На оглашение приговора по делу Оюба Титиева приехало очень много людей. Кто-то подсчитал: почти двести человек терпеливо ждали прохода в маленький Шалинский городской суд. Меры предосторожности в этот день в суде были усилены, приставы дотошно проверяли каждую сумку, просили предъявить содержимое карманов.
Из-за тщательного осмотра половина людей так и не смогли попасть в зал суда, когда судья Зайнетдинова начала оглашение приговора.
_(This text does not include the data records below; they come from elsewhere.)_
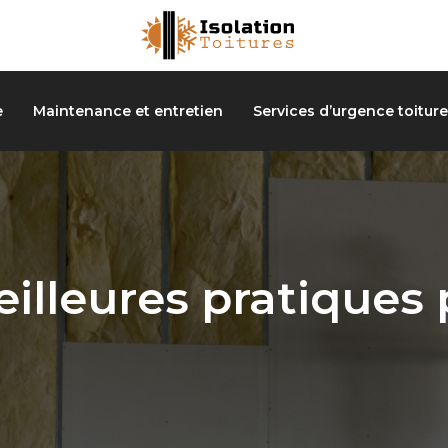
e
Maintenance et entretien
Services d’urgence toiture
eilleures pratiques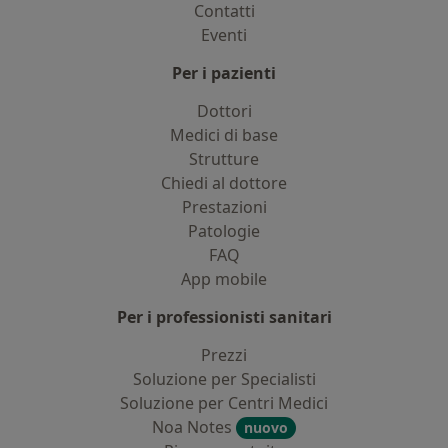
Contatti
Eventi
Per i pazienti
Dottori
Medici di base
Strutture
Chiedi al dottore
Prestazioni
Patologie
FAQ
App mobile
Per i professionisti sanitari
Prezzi
Soluzione per Specialisti
Soluzione per Centri Medici
Noa Notes
nuovo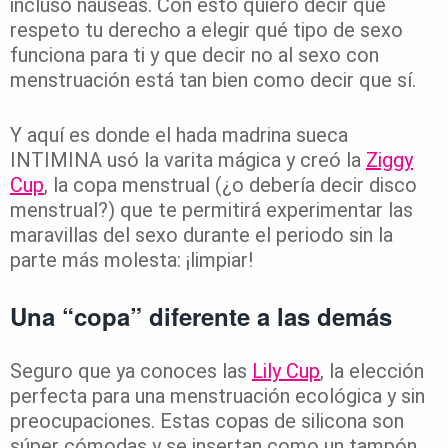
incluso náuseas. Con esto quiero decir que
respeto tu derecho a elegir qué tipo de sexo
funciona para ti y que decir no al sexo con
menstruación está tan bien como decir que sí.
Y aquí es donde el hada madrina sueca
INTIMINA usó la varita mágica y creó la
Ziggy
Cup
, la copa menstrual (¿o debería decir disco
menstrual?) que te permitirá experimentar las
maravillas del sexo durante el periodo sin la
parte más molesta: ¡limpiar!
Una “copa” diferente a las demás
Seguro que ya conoces las
Lily Cup
, la elección
perfecta para una menstruación ecológica y sin
preocupaciones. Estas copas de silicona son
súper cómodas y se insertan como un tampón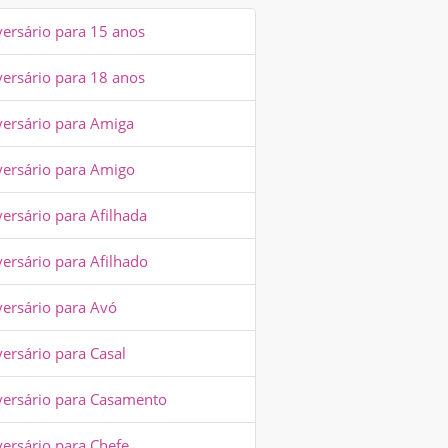
versário para 15 anos
versário para 18 anos
versário para Amiga
versário para Amigo
ersário para Afilhada
versário para Afilhado
versário para Avó
ersário para Casal
versário para Casamento
versário para Chefe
Оперативный проход был обеспечен только для журналистов: одних только камер, установленных в загончике для присяжных, в это день в Шалинском суде было больше десятка.
Дипломаты же выстаивали в общей очереди — сначала под дождем, а потом — под дверью зала суда.
Потому что даже если бы приставы смогли оперативнее досмотреть всех, кто приехал в этот день в Шали, единственный крошечный судебный зал этого суда, не рассчитанный на такую внушительную группу поддержки, всех вместить бы не смог просто физически.
Так и слушали приговор: в зал суда люди набились настолько плотно, что я невольно стала завидовать подсудимому — только в его клетке еще оставалось чуть-чуть свободного места. Другая, столь же огромная группа людей ждала под дверьми зала.
Фото: Дмитрий Муратов/«Новая газета»
Оглашение приговора затянулась на весь день. Судья Зайнетдинова, как всегда на каблуках, в глухой судейской мантии, пошитой по фигуре, читала 180-страничный приговор в папке, которую держала на вытянутых руках. И через много часов, когда зал суда от перенаселения превратился в душегубку, когда люди начали переминаться с ноги на ногу, а потом — и вовсе сели на скамейки, а кому не хватило скамеек — на пол; когда прокуроры обессилено облокотились на поручни, из-за которых в затылок им смотрели камеры, еще совсем недавно пугавшие их, — судья все еще стояла выпрямив спину и, как робот, читала приговор, по прежнему держа его на вытянутых руках. Можно было, конечно, обвинить ее в том, что она, сознательно или нет, устроила всем нам пытку. Вот только она и сама была ее жертвой.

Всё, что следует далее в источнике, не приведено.